Have you ever searched for family in any of the Federal Censuses and been tear-your-hair-out-frustrated? People’s places of birth, ages, relationships, and naturalization dates fluctuate from one census to another. You can’t find someone you know is in that city, no matter how you try. The handwriting is atrocious and the spelling is worse!
In 2010 a friend told me that the US Census Bureau was hiring in our town, and I thought that this might be an opportunity to understand a little more about what went into enumerating the census. Some of the things I learned even as modern-day census enumerator gave me a deeper appreciation of the struggles a census taker in earlier times may have. Some lessons were eye-opening. Others were simply scary.

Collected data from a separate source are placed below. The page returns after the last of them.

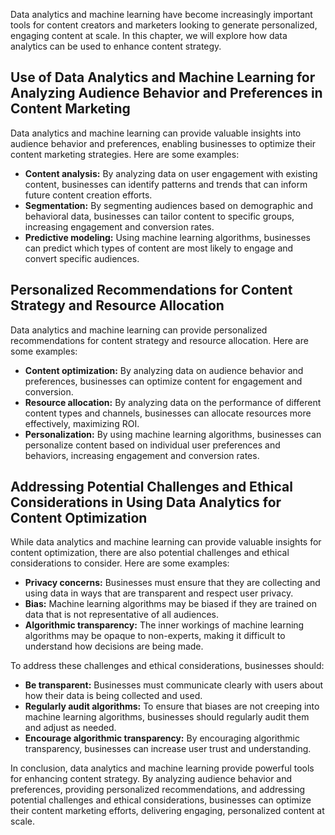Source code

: 
Data analytics and machine learning have become increasingly important tools for content creators and marketers looking to generate personalized, engaging content at scale. In this chapter, we will explore how data analytics can be used to enhance content strategy.

Use of Data Analytics and Machine Learning for Analyzing Audience Behavior and Preferences in Content Marketing
---------------------------------------------------------------------------------------------------------------

Data analytics and machine learning can provide valuable insights into audience behavior and preferences, enabling businesses to optimize their content marketing strategies. Here are some examples:

* **Content analysis:** By analyzing data on user engagement with existing content, businesses can identify patterns and trends that can inform future content creation efforts.
* **Segmentation:** By segmenting audiences based on demographic and behavioral data, businesses can tailor content to specific groups, increasing engagement and conversion rates.
* **Predictive modeling:** Using machine learning algorithms, businesses can predict which types of content are most likely to engage and convert specific audiences.

Personalized Recommendations for Content Strategy and Resource Allocation
-------------------------------------------------------------------------

Data analytics and machine learning can provide personalized recommendations for content strategy and resource allocation. Here are some examples:

* **Content optimization:** By analyzing data on audience behavior and preferences, businesses can optimize content for engagement and conversion.
* **Resource allocation:** By analyzing data on the performance of different content types and channels, businesses can allocate resources more effectively, maximizing ROI.
* **Personalization:** By using machine learning algorithms, businesses can personalize content based on individual user preferences and behaviors, increasing engagement and conversion rates.

Addressing Potential Challenges and Ethical Considerations in Using Data Analytics for Content Optimization
-----------------------------------------------------------------------------------------------------------

While data analytics and machine learning can provide valuable insights for content optimization, there are also potential challenges and ethical considerations to consider. Here are some examples:

* **Privacy concerns:** Businesses must ensure that they are collecting and using data in ways that are transparent and respect user privacy.
* **Bias:** Machine learning algorithms may be biased if they are trained on data that is not representative of all audiences.
* **Algorithmic transparency:** The inner workings of machine learning algorithms may be opaque to non-experts, making it difficult to understand how decisions are being made.

To address these challenges and ethical considerations, businesses should:

* **Be transparent:** Businesses must communicate clearly with users about how their data is being collected and used.
* **Regularly audit algorithms:** To ensure that biases are not creeping into machine learning algorithms, businesses should regularly audit them and adjust as needed.
* **Encourage algorithmic transparency:** By encouraging algorithmic transparency, businesses can increase user trust and understanding.

In conclusion, data analytics and machine learning provide powerful tools for enhancing content strategy. By analyzing audience behavior and preferences, providing personalized recommendations, and addressing potential challenges and ethical considerations, businesses can optimize their content marketing efforts, delivering engaging, personalized content at scale.
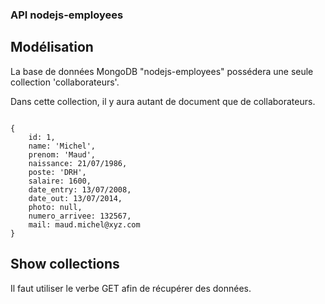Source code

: ### API nodejs-employees

## Modélisation

La base de données MongoDB "nodejs-employees" possédera une seule collection 'collaborateurs'.

Dans cette collection, il y aura autant de document que de collaborateurs.

<code>
{
	id: 1,
	name: 'Michel',
	prenom: 'Maud',
	naissance: 21/07/1986,
	poste: 'DRH',
	salaire: 1600,
	date_entry: 13/07/2008,
	date_out: 13/07/2014,
	photo: null,
	numero_arrivee: 132567,
	mail: maud.michel@xyz.com
}
</code>

## Show collections

Il faut utiliser le verbe GET afin de récupérer des données.

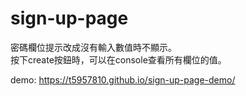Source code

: # sign-up-page

密碼欄位提示改成沒有輸入數值時不顯示。
<br>
按下create按鈕時，可以在console查看所有欄位的值。

demo: https://t5957810.github.io/sign-up-page-demo/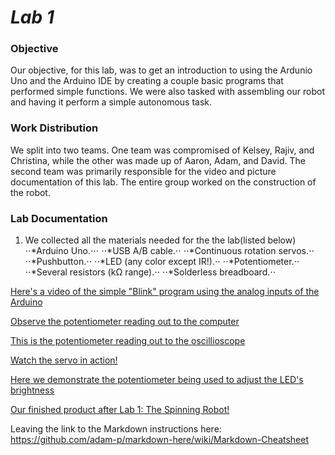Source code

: # __*Lab 1*__

### Objective
Our objective, for this lab, was to get an introduction to using the Ardunio Uno and the Arduino IDE by creating a couple basic programs that performed simple functions. We were also tasked with assembling our robot and having it perform a simple autonomous task.

### Work Distribution
We split into two teams. One team was compromised of Kelsey, Rajiv, and Christina, while the other was made up of Aaron, Adam, and David. The second team was primarily responsible for the video and picture documentation of this lab. The entire group worked on the construction of the robot. 

### Lab Documentation 
1. We collected all the materials needed for the the lab(listed below)
  ⋅⋅*Arduino Uno.⋅⋅⋅
  ⋅⋅*USB A/B cable.⋅⋅
  ⋅⋅*Continuous rotation servos.⋅⋅
  ⋅⋅*Pushbutton.⋅⋅
  ⋅⋅*LED (any color except IR!).⋅⋅
  ⋅⋅*Potentiometer.⋅⋅
  ⋅⋅*Several resistors (kΩ range).⋅⋅
  ⋅⋅*Solderless breadboard.⋅⋅

[Here's a video of the simple "Blink" program using the analog inputs of the Arduino](https://www.youtube.com/watch?v=1fyEXJ2TXzA)

[Observe the potentiometer reading out to the computer](https://www.youtube.com/watch?v=Fhkigo1iTkE)

[This is the potentiometer reading out to the oscillioscope](https://www.youtube.com/watch?v=5ptlXNE0SdU)

[Watch the servo in action!](https://www.youtube.com/watch?v=6YAM4Ws2xsg)

[Here we demonstrate the potentiometer being used to adjust the LED's brightness](https://www.youtube.com/watch?v=AT2JbbWekOo)

[Our finished product after Lab 1: The Spinning Robot!](https://www.youtube.com/watch?v=KmciZg2paYE)

Leaving the link to the Markdown instructions here: https://github.com/adam-p/markdown-here/wiki/Markdown-Cheatsheet
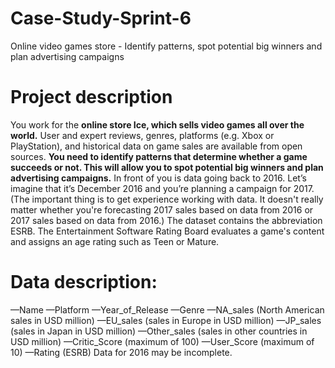 # Case-Study-Sprint-6
Online video games store - Identify patterns, spot potential big winners and plan advertising campaigns

# Project description
You work for the **online store Ice, which sells video games all over the world.** User and expert reviews, genres, platforms (e.g. Xbox or PlayStation), and historical data on game sales are available from open sources. **You need to identify patterns that determine whether a game succeeds or not. This will allow you to spot potential big winners and plan advertising campaigns.** In front of you is data going back to 2016. Let’s imagine that it’s December 2016 and you’re planning a campaign for 2017. (The important thing is to get experience working with data. It doesn't really matter whether you're forecasting 2017 sales based on data from 2016 or 2017 sales based on data from 2016.) The dataset contains the abbreviation ESRB. The Entertainment Software Rating Board evaluates a game's content and assigns an age rating such as Teen or Mature.

# Data description:
—Name
—Platform
—Year_of_Release
—Genre
—NA_sales (North American sales in USD million)
—EU_sales (sales in Europe in USD million)
—JP_sales (sales in Japan in USD million)
—Other_sales (sales in other countries in USD million)
—Critic_Score (maximum of 100)
—User_Score (maximum of 10)
—Rating (ESRB)
Data for 2016 may be incomplete.
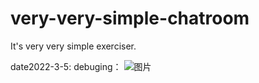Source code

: # very-very-simple-chatroom
It's very very simple exerciser.

date2022-3-5:
debuging：
![图片](https://user-images.githubusercontent.com/42718287/156868653-5959b868-0638-4106-b236-039660241c47.png)
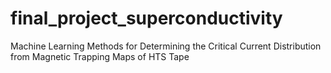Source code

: # final_project_superconductivity
Machine Learning Methods for Determining the Critical Current Distribution from Magnetic Trapping Maps of HTS Tape

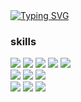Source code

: <div style={display: flex; flex-direction: column; align-items: center; background-color: red;}>
 <div  style={display: flex; flex-direction: column; align-items: center;}>
 <a href="https://git.io/typing-svg">
 <img src="https://readme-typing-svg.demolab.com?font=Handjet&weight=600&size=50&duration=3500&pause=3000&color=46A0F7&center=true&vCenter=true&width=435&height=100&lines=Hello%2C+I'm+miji+%F0%9F%99%82" alt="Typing SVG" />
 </a>
     
### skills
<div style={display: flex; flex-direction: column;}>

   <div style={display: flex;}>
        <img src="https://img.shields.io/badge/Next.Js-000000?style=flat&logo=Next.Js&logoColor=white"/>
        <img src="https://img.shields.io/badge/React-61DAFB?style=flat&logo=React&logoColor=white"/>
        <img src="https://img.shields.io/badge/Recoil-3578E5?style=flat&logo=Recoil&logoColor=white"/>
        <img src="https://img.shields.io/badge/styledcomponents-DB7093?style=flat&logo=styledcomponents&logoColor=white"/>
        <img src="https://img.shields.io/badge/Vercel-000000?style=flat&logo=Vercel&logoColor=white"/>
   </div>
   <div style={display: flex;}>
        <img src="https://img.shields.io/badge/Node.Js-339933?style=flat&logo=Node.Js&logoColor=white"/>
        <img src="https://img.shields.io/badge/Vue.js-4FC08D?style=flat&logo=Vue.js&logoColor=white"/>
        <img src="https://img.shields.io/badge/Axios-5A29E4?style=flat&logo=Axios&logoColor=white"/>
   </div>
   <div style={display: flex;}>
        <img src="https://img.shields.io/badge/Javascript-F7DF1E?style=flat&logo=Javascript&logoColor=white"/>
        <img src="https://img.shields.io/badge/Html-E34F26?style=flat&logo=HTML&logoColor=white"/>
        <img src="https://img.shields.io/badge/Css-1572B6?style=flat&logo=CSS&logoColor=white"/>
   </div>
 </div>
 </div>
</div>

<!--
**miji7575/miji7575** is a ✨ _special_ ✨ repository because its `README.md` (this file) appears on your GitHub profile.

Here are some ideas to get you started:

- 🔭 I’m currently working on ...
- 🌱 I’m currently learning ...
- 👯 I’m looking to collaborate on ...
- 🤔 I’m looking for help with ...
- 💬 Ask me about ...
- 📫 How to reach me: ...
- 😄 Pronouns: ...
- ⚡ Fun fact: ...
-->
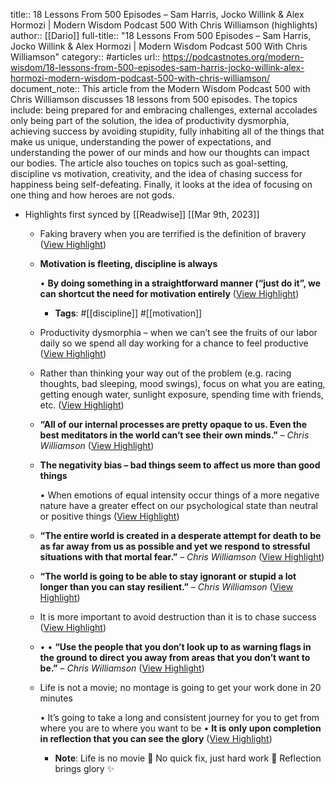 title:: 18 Lessons From 500 Episodes – Sam Harris, Jocko Willink & Alex Hormozi | Modern Wisdom Podcast 500 With Chris Williamson (highlights)
author:: [[Dario]]
full-title:: "18 Lessons From 500 Episodes – Sam Harris, Jocko Willink & Alex Hormozi | Modern Wisdom Podcast 500 With Chris Williamson"
category:: #articles
url:: https://podcastnotes.org/modern-wisdom/18-lessons-from-500-episodes-sam-harris-jocko-willink-alex-hormozi-modern-wisdom-podcast-500-with-chris-williamson/
document_note:: This article from the Modern Wisdom Podcast 500 with Chris Williamson discusses 18 lessons from 500 episodes. The topics include: being prepared for and embracing challenges, external accolades only being part of the solution, the idea of productivity dysmorphia, achieving success by avoiding stupidity, fully inhabiting all of the things that make us unique, understanding the power of expectations, and understanding the power of our minds and how our thoughts can impact our bodies. The article also touches on topics such as goal-setting, discipline vs motivation, creativity, and the idea of chasing success for happiness being self-defeating. Finally, it looks at the idea of focusing on one thing and how heroes are not gods.

- Highlights first synced by [[Readwise]] [[Mar 9th, 2023]]
	- Faking bravery when you are terrified is the definition of bravery ([View Highlight](https://read.readwise.io/read/01gv06b6387h9ptb3fff29jwhv))
	- **Motivation is fleeting, discipline is always**
	  
	  •   **By doing something in a straightforward manner (“just do it”, we can shortcut the need for motivation entirely** ([View Highlight](https://read.readwise.io/read/01gv06bgxepwq05z86b1rfs0jv))
		- **Tags**: #[[discipline]] #[[motivation]]
	- Productivity dysmorphia – when we can’t see the fruits of our labor daily so we spend all day working for a chance to feel productive ([View Highlight](https://read.readwise.io/read/01gv06d922mg9w3n4myr7h94nq))
	- Rather than thinking your way out of the problem (e.g. racing thoughts, bad sleeping, mood swings), focus on what you are eating, getting enough water, sunlight exposure, spending time with friends, etc. ([View Highlight](https://read.readwise.io/read/01gv06dr3j31n4bb1aq9vzjd8c))
	- **“All of our internal processes are pretty opaque to us. Even the best meditators in the world can’t see their own minds.”** – *Chris Williamson* ([View Highlight](https://read.readwise.io/read/01gv06epkb7vkfbg8hd5f8bb7d))
	- **The negativity bias – bad things seem to affect us more than good things**
	  
	  •   When emotions of equal intensity occur things of a more negative nature have a greater effect on our psychological state than neutral or positive things ([View Highlight](https://read.readwise.io/read/01gv06f6j120yare03y27q5stb))
	- **“The entire world is created in a desperate attempt for death to be as far away from us as possible and yet we respond to stressful situations with that mortal fear.”** – *Chris Williamson* ([View Highlight](https://read.readwise.io/read/01gv06gdfb1ycrxh86qp26bzpa))
	- **“The world is going to be able to stay ignorant or stupid a lot longer than you can stay resilient.”** – *Chris Williamson* ([View Highlight](https://read.readwise.io/read/01gv06h37x1dfxc29qp1gk5mve))
	- It is more important to avoid destruction than it is to chase success ([View Highlight](https://read.readwise.io/read/01gv06hpczpqkd6kxq88xd1zwr))
	- •   •   **“Use the people that you don’t look up to as warning flags in the ground to direct you away from areas that you don’t want to be.”** – *Chris Williamson* ([View Highlight](https://read.readwise.io/read/01gv06j80bt9wnmc17719s4z2f))
	- Life is not a movie; no montage is going to get your work done in 20 minutes
	  
	  •   It’s going to take a long and consistent journey for you to get from where you are to where you want to be
	  •   **It is only upon completion in reflection that you can see the glory** ([View Highlight](https://read.readwise.io/read/01gv06jkqb4fnvpzw09spf4qk8))
		- **Note**: Life is no movie 🎥
		  No quick fix, just hard work 💪
		  Reflection brings glory ✨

- It’s the law. In the modern census, you are enumerated by mail. If you do not fill in your form and return it in time, that is when your friendly neighborhood enumerator comes to call. Most people just forgot and often had the paperwork somewhere nearby. Quite a number of homes had to be qualified as unlived in. Many people were extremely argumentative, and did not believe the census to be really legal. Rarely do people realize that the law directing enumeration of the populous is a provision in the Constitution, Article 1, Section 2.
- Try, and try again. As an enumerator, we were required to try a home a minimum of three times, even if we had been rebuffed the first time. If there were no results, we were to ask the neighbors.
- Listen to the kids. The law today directs that a resident of the home as young as age 14 could answer questions about the household if no other adult was available. I would try and go back to the home when an adult was home, but I did have to ask a child more than once about the household.
- Gender rules. It was interesting to see which enumerators in our group had the most success. We met together for training and to turn in our results weekly. The tall, strong-looking men were answered the least by residents. The women came in with the most results. Why? Having a stranger at your door today is no more scary than at any other time. People are wary of opening the door to strange men. Strange women (especially very short women with bright smiling faces like mine) are not intimidating. People wanted to talk to us, give us something to drink, and have us sit and rest.
- Keep it local. The Census Bureau purposefully has enumerators work within their own neighborhoods. First, we already know our way around. Second, the idea is that we are comfortable where we lived. I rarely enumerated more than four miles from my home. Even so, I ran into many situations where people spoke languages I did not understand, and they could not understand me. How likely was that to happen to an immigrant ancestor of yours?
- I wasn’t scary, but… People who were naturalized citizens were the most anxious to talk to me. They wanted me to know they were legal citizens and proud of it. Others would not believe that we weren’t secret agents of the INS, FBI, or CIA.
- There are some dangers. There were a lot more dogs in my neighborhood than I realized. Big ones. It was intimidating to enter a yard that was clearly protected by Kujo’s cousin.
- Don’t assume anything. It was the rule that we had to ask the householder to pronounce their race, not assume it by observation. My favorite answer to the question from a determined looking man was “human race.”
- It’s huge. I had not realized how many people lived in my neighborhood, and was awed by the scale of the census project.
- I saw some things I’d rather soon forget. Yes, people do answer the door in their underwear. Enough said.
So, before you curse the name of the 1880 enumerator who came to your ancestor’s door, try to imagine it from the other side. For more information on the history of census enumeration and its impact on genealogical research today, try “Chapter 13: Census Returns” in Val D. Greenwood’s book, The Researcher’s Guide to American Genealogy. Another favorite is Kathleen Hinkley’s well-written Your Guide to the American Census.
Remember the old saying, “With information comes inspiration.”